Usage:''' Transkribus_transcriptUploader.py <directory> <coldId> [<docId>]'''
Analyze the layout of a page. Currently, this is a pre-requisite before doing HTR.
usage : '''do_analyseLayout.py <colId> <docId> [<pages>] <doNotBlockSeq> <doNotLineSeg>''' '''by default blocks and lines seg are performed. Indicate (0=False/1=True) which actions will be performed''' Display the job ID
do_analyseLayout.py 1949 10462 4 35531 - Done
List the HTR HMM models:
- Done
Apply an HTR HMM models onto the pages of a document: do_htrHmm.py
usage : '''do_htrHmm.py <model-name> <colId> <docId> [<pages>]'''
do_htr.py Wydemann 3829 8620 1 - Done 35313
List the names of the RNN HTR models and the names of the dictionaries. do_listHtrRnn.py
--- Models --------------------------- 20160408_htrts_midfinal_11.sprnn meganet_hist_01_crx.sprnn meganet_us1900_05_us_an_crx.sprnn meganet_usaddr_12_pp_crx.sprnn net_160201_trained_noise.sprnn net_fraktur_0000_2000.sprnn South_Carolina_1720.sprnn GEO_1-3.sprnn GEO_1-3_v2.sprnn Reichsgericht_v4.sprnn IO_Botany_v1.sprnn Resolutions_v1.sprnn Bozen.sprnn escher_v3.sprnn Frisch-Sklaverei.sprnn IO_Botany_v2.sprnn Konzilsprotokolle_v1.sprnn hervetest.sprnn.sprnn StAZH_v1.sprnn Cyrillic_20th_Century.sprnn Hyde_Reel_1_Session_2.sprnn Gothic_Letter_1622.sprnn NB_Norway_Koren.sprnn Egypt_diary.sprnn Sutor.sprnn --- Dictionaries --------------------- alvermann_train.dict deutsch.dict deutscheNachnamen.dict eng.dict fracture.dict frau.dict htrts15_all_sorted.dict mann.dict Bozen_v1.dict Resolutions_v1.dict Reichsgericht_v1.dict StAZH_v1.dict Cyrillic_20th_Century.dict Gothic_Letter_1622.dict NB_Norway_Koren.dict - Done
Apply an HTR RNN model and dictionary onto the pages of a document: do_htrRnn.py
usage : '''do_htrRnn.py <model-name> <dictionary-name> <colId> <docId> [<pages>]'''
$ do_htrRnn.py StAZH_v1.sprnn StAZH_v1.dict 3829 8620 3-4 35442 - Done
The API includes lock-related methods (listPageLocks, lockPage(<bool></bool>), isPageLocked).

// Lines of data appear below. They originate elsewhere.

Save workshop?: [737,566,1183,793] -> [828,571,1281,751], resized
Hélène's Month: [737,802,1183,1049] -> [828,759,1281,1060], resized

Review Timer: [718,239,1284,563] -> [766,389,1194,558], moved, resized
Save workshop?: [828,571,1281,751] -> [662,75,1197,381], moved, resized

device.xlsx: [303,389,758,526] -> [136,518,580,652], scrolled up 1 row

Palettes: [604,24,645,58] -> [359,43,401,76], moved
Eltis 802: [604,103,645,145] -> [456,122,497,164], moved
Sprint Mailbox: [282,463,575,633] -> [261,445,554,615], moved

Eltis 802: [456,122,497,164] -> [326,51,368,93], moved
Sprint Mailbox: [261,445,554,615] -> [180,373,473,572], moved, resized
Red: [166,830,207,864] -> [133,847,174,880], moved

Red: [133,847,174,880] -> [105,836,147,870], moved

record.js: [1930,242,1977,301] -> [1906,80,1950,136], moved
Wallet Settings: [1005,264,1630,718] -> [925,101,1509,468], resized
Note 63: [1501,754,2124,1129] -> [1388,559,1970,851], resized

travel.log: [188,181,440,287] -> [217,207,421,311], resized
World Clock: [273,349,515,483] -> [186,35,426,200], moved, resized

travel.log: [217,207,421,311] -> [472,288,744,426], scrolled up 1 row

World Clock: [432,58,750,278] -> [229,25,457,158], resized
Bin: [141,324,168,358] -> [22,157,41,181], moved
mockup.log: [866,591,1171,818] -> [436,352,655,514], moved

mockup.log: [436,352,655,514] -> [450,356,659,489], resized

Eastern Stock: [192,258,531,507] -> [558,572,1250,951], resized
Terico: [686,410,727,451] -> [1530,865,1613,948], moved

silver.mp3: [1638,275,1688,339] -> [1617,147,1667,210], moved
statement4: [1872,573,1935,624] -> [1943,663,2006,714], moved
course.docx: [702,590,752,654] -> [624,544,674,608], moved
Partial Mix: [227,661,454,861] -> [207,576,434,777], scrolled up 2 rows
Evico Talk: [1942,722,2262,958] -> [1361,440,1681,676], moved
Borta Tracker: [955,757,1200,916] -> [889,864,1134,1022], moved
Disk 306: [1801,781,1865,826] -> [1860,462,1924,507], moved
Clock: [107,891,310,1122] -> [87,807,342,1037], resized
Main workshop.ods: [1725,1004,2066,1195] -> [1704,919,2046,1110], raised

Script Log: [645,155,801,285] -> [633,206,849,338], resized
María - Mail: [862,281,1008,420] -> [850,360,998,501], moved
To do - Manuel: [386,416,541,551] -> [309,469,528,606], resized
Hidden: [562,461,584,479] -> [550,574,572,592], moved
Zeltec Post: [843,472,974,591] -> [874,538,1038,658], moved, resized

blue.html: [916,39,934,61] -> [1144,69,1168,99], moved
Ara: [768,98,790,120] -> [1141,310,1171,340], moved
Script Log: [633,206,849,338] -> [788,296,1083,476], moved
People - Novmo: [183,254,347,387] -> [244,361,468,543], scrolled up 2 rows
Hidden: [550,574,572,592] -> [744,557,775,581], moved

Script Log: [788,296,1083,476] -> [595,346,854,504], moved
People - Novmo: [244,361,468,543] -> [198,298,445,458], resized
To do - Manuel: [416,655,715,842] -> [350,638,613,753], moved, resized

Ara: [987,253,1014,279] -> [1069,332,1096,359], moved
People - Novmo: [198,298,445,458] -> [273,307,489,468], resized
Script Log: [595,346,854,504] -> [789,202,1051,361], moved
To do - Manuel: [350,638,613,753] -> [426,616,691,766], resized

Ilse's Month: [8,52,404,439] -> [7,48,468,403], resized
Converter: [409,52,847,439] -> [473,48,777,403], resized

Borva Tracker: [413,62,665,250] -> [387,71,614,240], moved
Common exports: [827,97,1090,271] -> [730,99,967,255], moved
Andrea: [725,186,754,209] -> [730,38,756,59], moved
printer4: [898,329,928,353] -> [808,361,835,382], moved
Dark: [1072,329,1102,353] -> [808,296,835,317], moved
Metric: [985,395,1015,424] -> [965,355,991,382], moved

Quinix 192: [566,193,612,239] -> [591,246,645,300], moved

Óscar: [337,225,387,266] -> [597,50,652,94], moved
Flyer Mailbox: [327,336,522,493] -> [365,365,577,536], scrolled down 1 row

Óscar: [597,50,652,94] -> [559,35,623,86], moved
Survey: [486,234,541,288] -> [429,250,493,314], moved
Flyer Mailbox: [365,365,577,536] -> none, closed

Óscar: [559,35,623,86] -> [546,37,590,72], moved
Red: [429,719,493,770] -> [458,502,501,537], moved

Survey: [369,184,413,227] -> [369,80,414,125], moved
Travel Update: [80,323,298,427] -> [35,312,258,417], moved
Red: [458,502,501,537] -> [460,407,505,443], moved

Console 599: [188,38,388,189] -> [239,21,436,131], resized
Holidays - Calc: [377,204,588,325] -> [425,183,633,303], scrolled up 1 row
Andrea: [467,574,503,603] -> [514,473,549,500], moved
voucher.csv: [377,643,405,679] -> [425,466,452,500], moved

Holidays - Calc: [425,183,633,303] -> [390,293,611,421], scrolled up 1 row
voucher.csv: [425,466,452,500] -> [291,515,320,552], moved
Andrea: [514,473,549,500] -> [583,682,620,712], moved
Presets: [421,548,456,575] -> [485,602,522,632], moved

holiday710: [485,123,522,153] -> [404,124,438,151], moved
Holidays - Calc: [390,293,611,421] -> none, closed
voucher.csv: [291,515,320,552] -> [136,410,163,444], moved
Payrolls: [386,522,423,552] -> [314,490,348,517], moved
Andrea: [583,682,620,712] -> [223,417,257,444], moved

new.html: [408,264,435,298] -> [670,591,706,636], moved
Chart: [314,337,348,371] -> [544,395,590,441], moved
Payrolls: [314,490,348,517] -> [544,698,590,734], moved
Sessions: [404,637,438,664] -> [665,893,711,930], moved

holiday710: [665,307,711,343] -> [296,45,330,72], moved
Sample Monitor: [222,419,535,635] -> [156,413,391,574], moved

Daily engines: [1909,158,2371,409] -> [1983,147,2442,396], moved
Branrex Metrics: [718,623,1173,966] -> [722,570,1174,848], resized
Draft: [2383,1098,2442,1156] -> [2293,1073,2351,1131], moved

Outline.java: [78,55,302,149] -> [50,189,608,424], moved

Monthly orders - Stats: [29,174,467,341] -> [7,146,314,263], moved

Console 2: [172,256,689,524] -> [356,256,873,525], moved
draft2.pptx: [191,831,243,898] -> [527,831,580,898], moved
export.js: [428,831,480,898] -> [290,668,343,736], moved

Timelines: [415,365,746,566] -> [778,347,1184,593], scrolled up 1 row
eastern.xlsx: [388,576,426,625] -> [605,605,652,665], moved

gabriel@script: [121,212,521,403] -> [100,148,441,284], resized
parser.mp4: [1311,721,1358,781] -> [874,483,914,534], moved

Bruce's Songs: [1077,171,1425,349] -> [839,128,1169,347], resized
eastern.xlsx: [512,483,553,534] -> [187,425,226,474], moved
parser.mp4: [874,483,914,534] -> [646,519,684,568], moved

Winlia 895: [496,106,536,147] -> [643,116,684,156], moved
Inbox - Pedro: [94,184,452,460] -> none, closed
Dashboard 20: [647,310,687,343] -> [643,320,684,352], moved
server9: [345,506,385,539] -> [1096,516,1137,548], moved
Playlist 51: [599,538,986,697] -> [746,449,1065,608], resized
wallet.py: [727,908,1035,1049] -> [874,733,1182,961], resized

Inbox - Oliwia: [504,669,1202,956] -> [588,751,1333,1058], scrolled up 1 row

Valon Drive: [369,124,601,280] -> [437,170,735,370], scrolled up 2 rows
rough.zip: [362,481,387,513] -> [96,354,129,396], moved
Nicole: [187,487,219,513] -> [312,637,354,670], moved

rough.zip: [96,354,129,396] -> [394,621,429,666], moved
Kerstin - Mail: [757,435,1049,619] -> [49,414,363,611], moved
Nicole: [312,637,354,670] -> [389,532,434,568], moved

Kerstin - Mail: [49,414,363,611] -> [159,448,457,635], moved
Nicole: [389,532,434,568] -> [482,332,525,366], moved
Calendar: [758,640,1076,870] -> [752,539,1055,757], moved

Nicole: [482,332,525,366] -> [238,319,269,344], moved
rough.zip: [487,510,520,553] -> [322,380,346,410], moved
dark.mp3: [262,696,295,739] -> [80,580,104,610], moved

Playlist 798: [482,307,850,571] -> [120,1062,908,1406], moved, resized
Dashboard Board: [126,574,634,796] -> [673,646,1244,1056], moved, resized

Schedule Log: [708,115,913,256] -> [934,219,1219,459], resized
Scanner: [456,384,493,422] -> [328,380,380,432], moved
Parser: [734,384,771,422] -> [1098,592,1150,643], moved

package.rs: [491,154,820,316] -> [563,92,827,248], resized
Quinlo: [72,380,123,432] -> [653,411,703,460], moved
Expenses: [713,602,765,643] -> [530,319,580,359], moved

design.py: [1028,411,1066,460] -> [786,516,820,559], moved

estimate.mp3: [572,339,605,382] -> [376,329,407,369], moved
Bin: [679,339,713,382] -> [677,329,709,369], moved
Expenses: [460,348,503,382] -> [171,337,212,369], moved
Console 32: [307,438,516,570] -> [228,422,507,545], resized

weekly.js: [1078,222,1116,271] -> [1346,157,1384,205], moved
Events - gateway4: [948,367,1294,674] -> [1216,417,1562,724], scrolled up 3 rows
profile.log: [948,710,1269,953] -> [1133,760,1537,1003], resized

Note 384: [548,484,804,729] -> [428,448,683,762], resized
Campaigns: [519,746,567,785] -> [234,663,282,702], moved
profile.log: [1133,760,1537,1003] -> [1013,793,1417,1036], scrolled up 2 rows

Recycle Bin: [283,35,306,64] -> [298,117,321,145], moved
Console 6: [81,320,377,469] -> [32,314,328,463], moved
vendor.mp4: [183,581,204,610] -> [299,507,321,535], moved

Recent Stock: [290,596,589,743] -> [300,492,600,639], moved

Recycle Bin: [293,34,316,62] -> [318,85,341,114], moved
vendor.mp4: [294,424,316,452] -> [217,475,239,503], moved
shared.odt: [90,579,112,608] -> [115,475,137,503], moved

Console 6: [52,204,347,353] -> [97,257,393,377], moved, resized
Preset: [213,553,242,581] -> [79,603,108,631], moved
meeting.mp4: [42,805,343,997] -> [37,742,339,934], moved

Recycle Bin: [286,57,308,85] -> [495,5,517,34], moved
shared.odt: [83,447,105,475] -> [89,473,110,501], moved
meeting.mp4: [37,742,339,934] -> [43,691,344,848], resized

Should we lock a page we work on? Like when a DU tool does automatic annotation?
If some DU tools does automatic annotation, which status should we set? For now on, we don't set it, and it becomes "in progress", which is ok BTW.
If we generate a ML model for a collection, can we store it somewhere in Transkribus and associate it with the collection?